## Exercise objective
Return, word for word, the lines of the listing below from the one with "Table 3: Averaged" through the one with "-0.167 | 0.252 |", and no other lines.

## Data shown
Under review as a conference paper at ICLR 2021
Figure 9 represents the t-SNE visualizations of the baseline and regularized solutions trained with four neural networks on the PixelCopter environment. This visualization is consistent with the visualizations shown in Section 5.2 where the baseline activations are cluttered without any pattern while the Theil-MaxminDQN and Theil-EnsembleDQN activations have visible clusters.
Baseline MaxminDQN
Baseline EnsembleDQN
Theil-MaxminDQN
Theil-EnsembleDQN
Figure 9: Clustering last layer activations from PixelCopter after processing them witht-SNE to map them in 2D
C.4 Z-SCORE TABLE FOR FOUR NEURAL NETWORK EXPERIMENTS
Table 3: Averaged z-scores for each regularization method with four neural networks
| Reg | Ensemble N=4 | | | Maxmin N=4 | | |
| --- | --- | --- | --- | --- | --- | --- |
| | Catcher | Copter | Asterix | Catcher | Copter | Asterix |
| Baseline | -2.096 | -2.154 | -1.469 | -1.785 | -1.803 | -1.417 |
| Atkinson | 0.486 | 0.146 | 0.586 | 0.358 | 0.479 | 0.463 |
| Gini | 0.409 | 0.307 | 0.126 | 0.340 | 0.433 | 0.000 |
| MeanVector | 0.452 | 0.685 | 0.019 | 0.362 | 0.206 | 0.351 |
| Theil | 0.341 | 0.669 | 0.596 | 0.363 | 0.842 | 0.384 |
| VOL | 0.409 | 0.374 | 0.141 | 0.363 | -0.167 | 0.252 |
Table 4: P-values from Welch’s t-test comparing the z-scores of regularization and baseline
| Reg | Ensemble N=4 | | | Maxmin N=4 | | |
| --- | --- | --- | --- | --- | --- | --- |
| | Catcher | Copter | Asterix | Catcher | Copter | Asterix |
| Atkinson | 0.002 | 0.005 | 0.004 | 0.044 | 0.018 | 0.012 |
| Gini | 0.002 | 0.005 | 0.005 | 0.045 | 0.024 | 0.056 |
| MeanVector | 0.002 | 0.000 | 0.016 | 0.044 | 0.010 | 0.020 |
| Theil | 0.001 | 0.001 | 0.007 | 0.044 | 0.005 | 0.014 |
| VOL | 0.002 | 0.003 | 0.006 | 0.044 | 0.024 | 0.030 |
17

==

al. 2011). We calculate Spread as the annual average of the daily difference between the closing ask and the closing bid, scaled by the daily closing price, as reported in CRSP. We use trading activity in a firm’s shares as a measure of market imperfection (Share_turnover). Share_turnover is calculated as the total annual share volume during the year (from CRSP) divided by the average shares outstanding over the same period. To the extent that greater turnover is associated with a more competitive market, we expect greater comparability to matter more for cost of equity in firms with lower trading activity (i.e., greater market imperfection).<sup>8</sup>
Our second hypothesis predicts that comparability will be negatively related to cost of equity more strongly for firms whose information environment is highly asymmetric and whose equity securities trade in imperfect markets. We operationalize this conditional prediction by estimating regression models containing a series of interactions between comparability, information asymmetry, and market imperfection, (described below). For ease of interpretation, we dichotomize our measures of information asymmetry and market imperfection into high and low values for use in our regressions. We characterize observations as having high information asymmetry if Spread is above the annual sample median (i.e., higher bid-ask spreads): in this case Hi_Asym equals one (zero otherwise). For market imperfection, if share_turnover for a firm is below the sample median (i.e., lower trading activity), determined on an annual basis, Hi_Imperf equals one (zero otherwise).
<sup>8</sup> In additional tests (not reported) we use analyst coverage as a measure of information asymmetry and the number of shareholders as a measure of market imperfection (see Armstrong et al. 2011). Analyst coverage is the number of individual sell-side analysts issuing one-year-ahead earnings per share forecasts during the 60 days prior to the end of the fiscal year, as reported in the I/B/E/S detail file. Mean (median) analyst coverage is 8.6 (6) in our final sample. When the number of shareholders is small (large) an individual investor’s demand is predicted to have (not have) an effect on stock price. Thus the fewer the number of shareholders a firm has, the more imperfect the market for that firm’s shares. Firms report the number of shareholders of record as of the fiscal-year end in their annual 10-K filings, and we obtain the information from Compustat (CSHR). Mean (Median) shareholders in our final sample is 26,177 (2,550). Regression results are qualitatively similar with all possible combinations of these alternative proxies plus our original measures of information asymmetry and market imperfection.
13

...

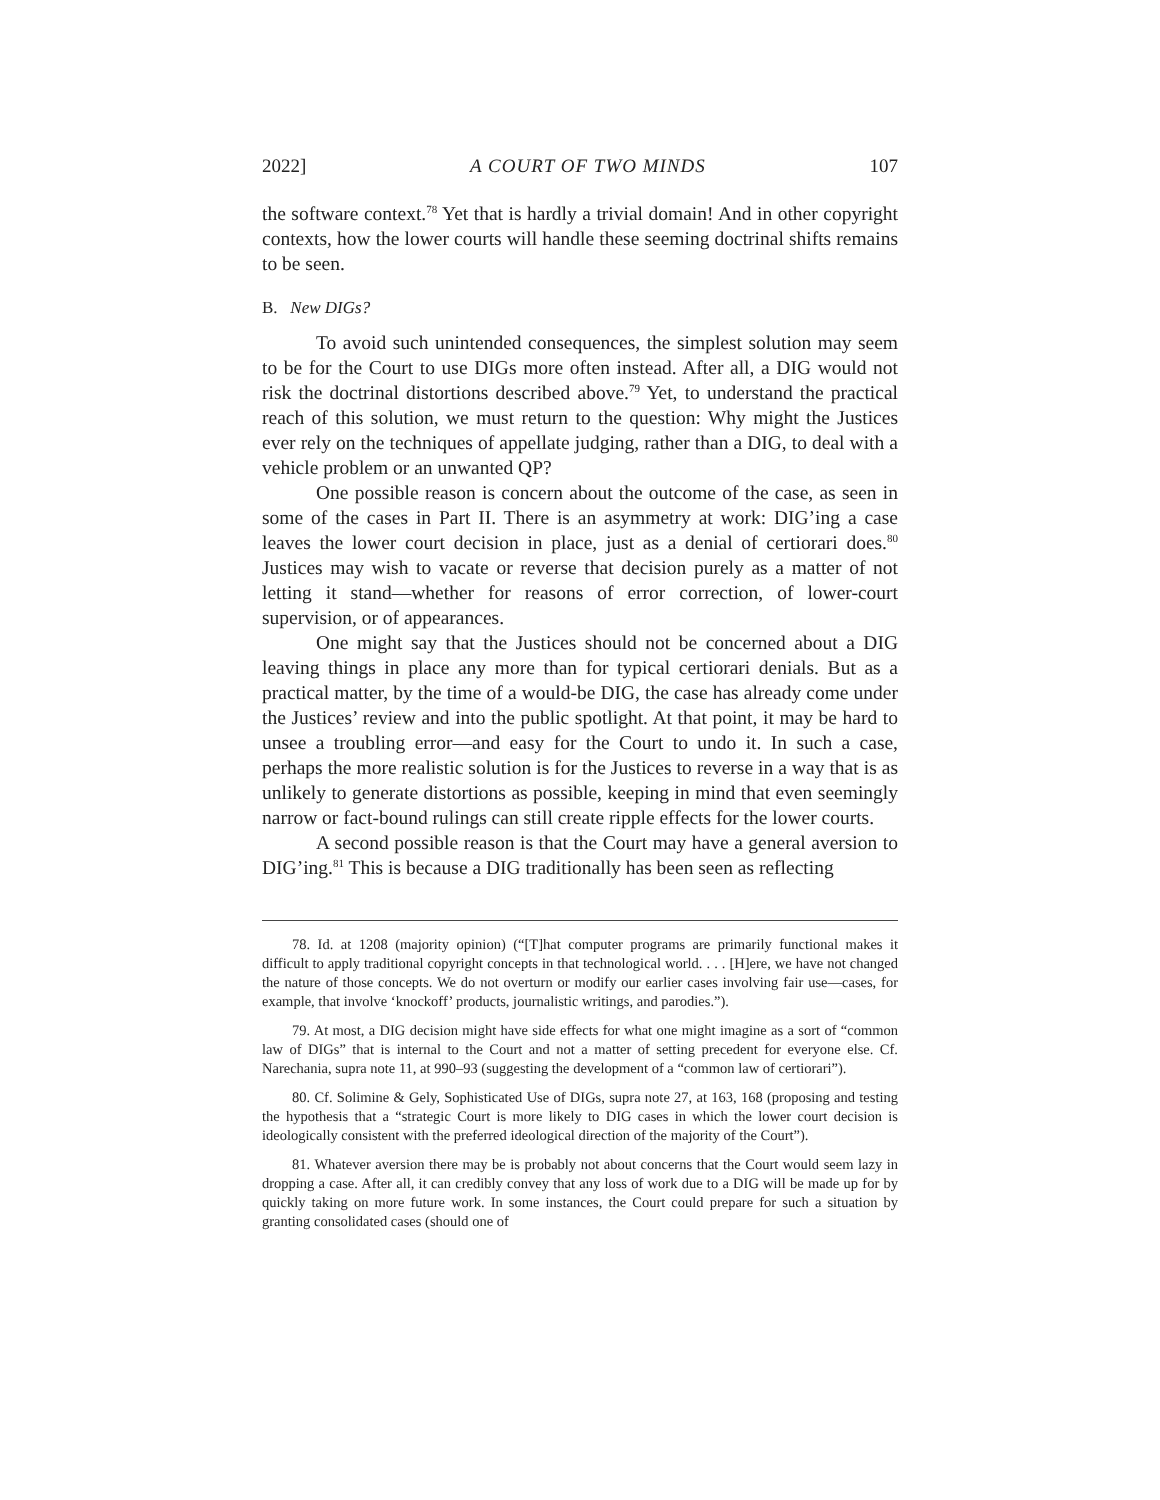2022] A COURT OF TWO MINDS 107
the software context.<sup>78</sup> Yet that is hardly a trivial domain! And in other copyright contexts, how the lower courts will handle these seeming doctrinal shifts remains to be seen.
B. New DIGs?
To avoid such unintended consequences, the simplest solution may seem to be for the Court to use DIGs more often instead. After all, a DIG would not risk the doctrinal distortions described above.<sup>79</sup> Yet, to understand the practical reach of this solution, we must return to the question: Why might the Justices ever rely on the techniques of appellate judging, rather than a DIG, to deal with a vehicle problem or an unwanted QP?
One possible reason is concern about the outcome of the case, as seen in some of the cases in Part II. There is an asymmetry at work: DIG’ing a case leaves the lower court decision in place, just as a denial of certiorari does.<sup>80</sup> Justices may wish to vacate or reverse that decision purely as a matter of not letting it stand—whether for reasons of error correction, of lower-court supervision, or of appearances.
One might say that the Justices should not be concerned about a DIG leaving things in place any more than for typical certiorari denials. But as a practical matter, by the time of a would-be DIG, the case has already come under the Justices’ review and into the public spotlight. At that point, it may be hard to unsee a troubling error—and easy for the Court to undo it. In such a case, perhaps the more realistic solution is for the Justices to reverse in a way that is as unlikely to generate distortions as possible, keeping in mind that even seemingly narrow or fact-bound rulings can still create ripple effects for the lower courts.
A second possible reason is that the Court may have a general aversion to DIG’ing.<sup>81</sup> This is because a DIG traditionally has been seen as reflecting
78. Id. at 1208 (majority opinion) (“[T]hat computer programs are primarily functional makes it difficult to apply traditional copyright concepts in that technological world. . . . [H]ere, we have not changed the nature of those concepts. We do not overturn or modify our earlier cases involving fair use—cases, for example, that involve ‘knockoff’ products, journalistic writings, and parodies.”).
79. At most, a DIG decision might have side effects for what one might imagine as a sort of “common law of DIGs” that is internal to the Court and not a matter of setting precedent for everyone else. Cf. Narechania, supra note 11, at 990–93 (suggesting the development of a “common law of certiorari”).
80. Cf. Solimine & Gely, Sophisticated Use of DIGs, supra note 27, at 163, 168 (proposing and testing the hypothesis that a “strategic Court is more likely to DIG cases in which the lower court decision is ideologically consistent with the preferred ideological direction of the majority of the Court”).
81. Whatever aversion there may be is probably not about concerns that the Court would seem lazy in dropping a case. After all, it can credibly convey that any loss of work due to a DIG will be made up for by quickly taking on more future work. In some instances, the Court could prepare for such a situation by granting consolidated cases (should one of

## Your solution
Table 3: Averaged z-scores for each regularization method with four neural networks
| Reg | Ensemble N=4 | | | Maxmin N=4 | | |
| --- | --- | --- | --- | --- | --- | --- |
| | Catcher | Copter | Asterix | Catcher | Copter | Asterix |
| Baseline | -2.096 | -2.154 | -1.469 | -1.785 | -1.803 | -1.417 |
| Atkinson | 0.486 | 0.146 | 0.586 | 0.358 | 0.479 | 0.463 |
| Gini | 0.409 | 0.307 | 0.126 | 0.340 | 0.433 | 0.000 |
| MeanVector | 0.452 | 0.685 | 0.019 | 0.362 | 0.206 | 0.351 |
| Theil | 0.341 | 0.669 | 0.596 | 0.363 | 0.842 | 0.384 |
| VOL | 0.409 | 0.374 | 0.141 | 0.363 | -0.167 | 0.252 |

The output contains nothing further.